Impulse control disorder in Parkinson’s disease: A meta-analysis of cognitive, affective, and motivational correlates


In Parkinson’s disease (PD), impulse control disorders (ICDs) develop as side-effect of dopaminergic replacement therapy (DRT). Cognitive, affective and motivational correlates of ICD in medicated PD patients are debated. Here, we systematically reviewed and meta-analyzed the evidence for an association between ICD in PD and cognitive, affective and motivational abnormalities. Methods A systematic review and meta-analysis was performed on PubMed, Science Direct, ISI Web of Science, Cochrane, EBSCO for studies published between 1-1-2000 and 8-3-2017 comparing cognitive, affective and motivational measures in PD patients with ICD (ICD+) vs. those without ICD (ICD-). Exclusion criteria were conditions other than PD, substance and/or alcohol abuse, dementia, drug naïve patients, cognition assessed by self-report tools. Standardized mean difference (SMD) was used, and random-effect model applied. Results 10,200 studies were screened (title, abstract), 79 full-texts were assessed, and 25 were included (ICD+: 625 patients; ICD-: 938). Compared to ICD-, ICD+ showed worse performance reward-related decision-making (0.42 [0.02, 0.82], p = 0.04) and set-shifting tasks (SMD = -0.49 [95% CI -0.78, -0.21], p = 0.0008).

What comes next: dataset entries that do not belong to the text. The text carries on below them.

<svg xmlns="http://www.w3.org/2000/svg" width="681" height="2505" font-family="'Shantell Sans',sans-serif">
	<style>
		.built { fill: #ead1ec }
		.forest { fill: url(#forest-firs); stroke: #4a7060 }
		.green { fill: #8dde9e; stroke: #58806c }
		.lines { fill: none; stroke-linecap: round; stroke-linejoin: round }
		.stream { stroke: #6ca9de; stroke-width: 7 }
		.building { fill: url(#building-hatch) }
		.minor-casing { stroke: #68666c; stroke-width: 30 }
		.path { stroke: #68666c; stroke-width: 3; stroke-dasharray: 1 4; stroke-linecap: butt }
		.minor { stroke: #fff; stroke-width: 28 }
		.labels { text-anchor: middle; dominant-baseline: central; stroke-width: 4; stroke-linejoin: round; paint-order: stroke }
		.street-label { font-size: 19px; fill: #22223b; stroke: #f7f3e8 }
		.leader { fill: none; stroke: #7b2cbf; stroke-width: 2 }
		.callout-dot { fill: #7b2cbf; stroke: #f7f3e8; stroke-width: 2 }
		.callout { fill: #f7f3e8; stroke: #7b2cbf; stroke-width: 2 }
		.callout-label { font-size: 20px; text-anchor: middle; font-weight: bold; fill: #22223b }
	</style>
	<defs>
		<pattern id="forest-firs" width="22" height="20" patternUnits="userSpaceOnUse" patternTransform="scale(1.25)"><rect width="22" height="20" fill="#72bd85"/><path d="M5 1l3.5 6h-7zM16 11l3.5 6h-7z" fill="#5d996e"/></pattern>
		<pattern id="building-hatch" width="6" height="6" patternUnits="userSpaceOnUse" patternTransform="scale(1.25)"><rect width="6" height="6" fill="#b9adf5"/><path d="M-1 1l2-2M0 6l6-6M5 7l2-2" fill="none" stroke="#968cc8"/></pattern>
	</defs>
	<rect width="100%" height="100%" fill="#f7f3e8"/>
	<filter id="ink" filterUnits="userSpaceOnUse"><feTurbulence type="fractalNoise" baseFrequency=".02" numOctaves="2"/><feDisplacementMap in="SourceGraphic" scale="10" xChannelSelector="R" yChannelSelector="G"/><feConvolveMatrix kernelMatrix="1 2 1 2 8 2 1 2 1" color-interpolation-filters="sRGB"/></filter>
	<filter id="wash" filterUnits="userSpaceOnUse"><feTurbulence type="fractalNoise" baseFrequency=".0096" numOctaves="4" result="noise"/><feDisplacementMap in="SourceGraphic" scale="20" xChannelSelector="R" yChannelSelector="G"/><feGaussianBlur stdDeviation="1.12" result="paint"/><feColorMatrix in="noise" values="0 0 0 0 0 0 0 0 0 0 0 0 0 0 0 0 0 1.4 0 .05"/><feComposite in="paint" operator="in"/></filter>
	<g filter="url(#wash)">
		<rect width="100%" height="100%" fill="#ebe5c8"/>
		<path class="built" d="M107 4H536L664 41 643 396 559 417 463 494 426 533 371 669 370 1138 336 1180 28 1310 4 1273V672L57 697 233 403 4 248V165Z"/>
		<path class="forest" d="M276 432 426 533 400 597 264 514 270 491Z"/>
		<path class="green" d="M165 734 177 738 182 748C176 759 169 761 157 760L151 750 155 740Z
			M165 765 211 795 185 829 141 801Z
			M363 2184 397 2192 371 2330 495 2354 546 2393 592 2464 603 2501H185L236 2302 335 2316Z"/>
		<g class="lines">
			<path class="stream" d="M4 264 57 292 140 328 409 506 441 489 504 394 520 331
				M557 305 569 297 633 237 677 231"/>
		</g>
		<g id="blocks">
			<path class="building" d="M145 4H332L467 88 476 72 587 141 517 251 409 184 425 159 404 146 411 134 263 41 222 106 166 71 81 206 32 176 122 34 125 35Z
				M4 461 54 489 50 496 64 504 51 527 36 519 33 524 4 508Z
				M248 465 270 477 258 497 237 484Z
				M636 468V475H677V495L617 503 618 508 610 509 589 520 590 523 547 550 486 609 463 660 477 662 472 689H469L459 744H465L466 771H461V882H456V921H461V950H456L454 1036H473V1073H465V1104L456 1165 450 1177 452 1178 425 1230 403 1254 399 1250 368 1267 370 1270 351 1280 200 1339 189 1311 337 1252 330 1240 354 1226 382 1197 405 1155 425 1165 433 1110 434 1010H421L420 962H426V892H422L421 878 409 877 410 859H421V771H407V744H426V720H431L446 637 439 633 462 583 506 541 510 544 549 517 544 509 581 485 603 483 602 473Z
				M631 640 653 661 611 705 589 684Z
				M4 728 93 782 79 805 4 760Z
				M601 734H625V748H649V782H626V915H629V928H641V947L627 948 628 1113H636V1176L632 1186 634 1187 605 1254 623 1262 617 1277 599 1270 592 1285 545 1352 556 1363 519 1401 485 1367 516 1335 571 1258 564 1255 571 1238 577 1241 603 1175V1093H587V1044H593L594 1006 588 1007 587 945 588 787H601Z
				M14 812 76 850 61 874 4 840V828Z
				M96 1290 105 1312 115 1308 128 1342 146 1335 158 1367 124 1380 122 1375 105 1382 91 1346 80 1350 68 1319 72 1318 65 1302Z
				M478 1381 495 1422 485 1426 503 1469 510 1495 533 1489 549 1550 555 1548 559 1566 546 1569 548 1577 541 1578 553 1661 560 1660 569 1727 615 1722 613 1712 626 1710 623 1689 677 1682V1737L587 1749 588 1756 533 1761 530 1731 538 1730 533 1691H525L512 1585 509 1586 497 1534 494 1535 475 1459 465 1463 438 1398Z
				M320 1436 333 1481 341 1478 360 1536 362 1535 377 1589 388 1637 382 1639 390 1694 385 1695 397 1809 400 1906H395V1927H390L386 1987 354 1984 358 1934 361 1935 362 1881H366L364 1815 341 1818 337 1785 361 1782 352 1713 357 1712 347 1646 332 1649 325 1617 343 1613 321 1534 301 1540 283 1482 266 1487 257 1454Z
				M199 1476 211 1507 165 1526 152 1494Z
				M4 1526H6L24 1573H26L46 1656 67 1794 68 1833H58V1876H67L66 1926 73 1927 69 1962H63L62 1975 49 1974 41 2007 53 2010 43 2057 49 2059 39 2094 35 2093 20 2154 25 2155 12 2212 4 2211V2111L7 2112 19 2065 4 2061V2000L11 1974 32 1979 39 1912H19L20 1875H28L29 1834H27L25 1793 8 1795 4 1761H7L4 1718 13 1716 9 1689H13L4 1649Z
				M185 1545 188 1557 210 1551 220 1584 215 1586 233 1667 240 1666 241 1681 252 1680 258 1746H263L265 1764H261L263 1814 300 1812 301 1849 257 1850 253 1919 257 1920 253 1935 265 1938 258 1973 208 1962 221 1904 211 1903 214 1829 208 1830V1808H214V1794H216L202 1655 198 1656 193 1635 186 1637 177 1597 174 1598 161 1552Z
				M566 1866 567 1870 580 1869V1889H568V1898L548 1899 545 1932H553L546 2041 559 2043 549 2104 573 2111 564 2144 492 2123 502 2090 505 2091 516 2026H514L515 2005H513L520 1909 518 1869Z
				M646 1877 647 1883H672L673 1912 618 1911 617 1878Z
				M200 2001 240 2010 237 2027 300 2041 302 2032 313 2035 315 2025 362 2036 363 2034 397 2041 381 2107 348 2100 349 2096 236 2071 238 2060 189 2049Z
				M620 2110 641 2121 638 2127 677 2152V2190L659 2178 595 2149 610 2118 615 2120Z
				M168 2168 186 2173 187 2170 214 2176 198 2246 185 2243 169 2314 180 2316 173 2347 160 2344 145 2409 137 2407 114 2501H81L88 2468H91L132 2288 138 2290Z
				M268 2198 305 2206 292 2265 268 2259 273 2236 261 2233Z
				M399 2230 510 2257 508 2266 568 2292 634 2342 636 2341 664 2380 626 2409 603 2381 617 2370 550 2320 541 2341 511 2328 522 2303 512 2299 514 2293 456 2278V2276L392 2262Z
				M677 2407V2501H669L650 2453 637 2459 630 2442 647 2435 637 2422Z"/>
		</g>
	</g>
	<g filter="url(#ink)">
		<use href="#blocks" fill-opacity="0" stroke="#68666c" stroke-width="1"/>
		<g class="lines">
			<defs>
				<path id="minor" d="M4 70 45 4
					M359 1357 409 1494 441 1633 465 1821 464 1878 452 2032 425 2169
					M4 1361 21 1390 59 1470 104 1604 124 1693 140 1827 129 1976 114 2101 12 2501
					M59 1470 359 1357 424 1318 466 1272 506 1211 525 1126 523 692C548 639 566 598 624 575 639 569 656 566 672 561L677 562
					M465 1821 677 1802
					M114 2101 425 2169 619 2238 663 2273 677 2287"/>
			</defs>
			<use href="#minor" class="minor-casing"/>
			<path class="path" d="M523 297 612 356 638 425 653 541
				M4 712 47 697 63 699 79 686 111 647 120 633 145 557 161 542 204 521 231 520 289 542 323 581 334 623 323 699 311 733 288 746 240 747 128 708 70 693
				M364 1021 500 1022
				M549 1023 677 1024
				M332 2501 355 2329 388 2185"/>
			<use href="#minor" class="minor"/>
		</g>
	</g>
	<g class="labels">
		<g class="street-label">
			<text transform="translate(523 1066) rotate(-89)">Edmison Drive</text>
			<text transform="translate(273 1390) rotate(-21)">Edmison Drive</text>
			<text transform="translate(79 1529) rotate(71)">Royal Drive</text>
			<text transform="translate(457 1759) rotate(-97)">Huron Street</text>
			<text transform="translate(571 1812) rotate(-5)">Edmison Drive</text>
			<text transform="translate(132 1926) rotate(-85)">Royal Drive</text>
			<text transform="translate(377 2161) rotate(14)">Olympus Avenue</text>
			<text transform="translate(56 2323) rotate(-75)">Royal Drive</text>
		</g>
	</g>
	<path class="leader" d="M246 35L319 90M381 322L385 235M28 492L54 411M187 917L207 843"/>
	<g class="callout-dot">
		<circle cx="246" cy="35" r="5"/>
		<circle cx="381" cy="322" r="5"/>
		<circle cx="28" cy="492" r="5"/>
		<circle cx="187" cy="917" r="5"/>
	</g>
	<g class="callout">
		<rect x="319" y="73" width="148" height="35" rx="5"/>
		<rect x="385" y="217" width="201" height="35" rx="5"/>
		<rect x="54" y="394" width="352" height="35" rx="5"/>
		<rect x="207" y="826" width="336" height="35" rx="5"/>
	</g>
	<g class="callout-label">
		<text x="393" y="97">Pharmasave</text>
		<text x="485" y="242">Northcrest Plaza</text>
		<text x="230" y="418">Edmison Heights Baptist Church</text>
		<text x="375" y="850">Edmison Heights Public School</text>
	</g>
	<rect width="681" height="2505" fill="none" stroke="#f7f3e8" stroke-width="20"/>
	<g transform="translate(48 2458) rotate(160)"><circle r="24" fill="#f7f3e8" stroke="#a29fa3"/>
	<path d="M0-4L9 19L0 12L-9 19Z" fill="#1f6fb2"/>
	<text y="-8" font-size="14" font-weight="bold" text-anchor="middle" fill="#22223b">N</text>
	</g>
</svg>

ICD in PD was also related to higher self-reported rate of depression (0.35 [0.16, 0.54], p = 0.0004), anxiety (0.43 [0.18, 0.68], p = 0.0007), anhedonia (0.26 [0.01, 0.50], p = 0.04), and impulsivity (0.79 [0.50, 1.09], p < 0.00001. Heterogeneity was low to moderate, except for depression (I^2 = 61%) and anxiety (I^2 = 58%). ICD in PD is associated with worse set-shifting and reward-related decision-making, and increased depression, anxiety, anhedonia and impulsivity. This is an important area for further studies as ICDs have negative impact on the quality of life of patients and their caregivers.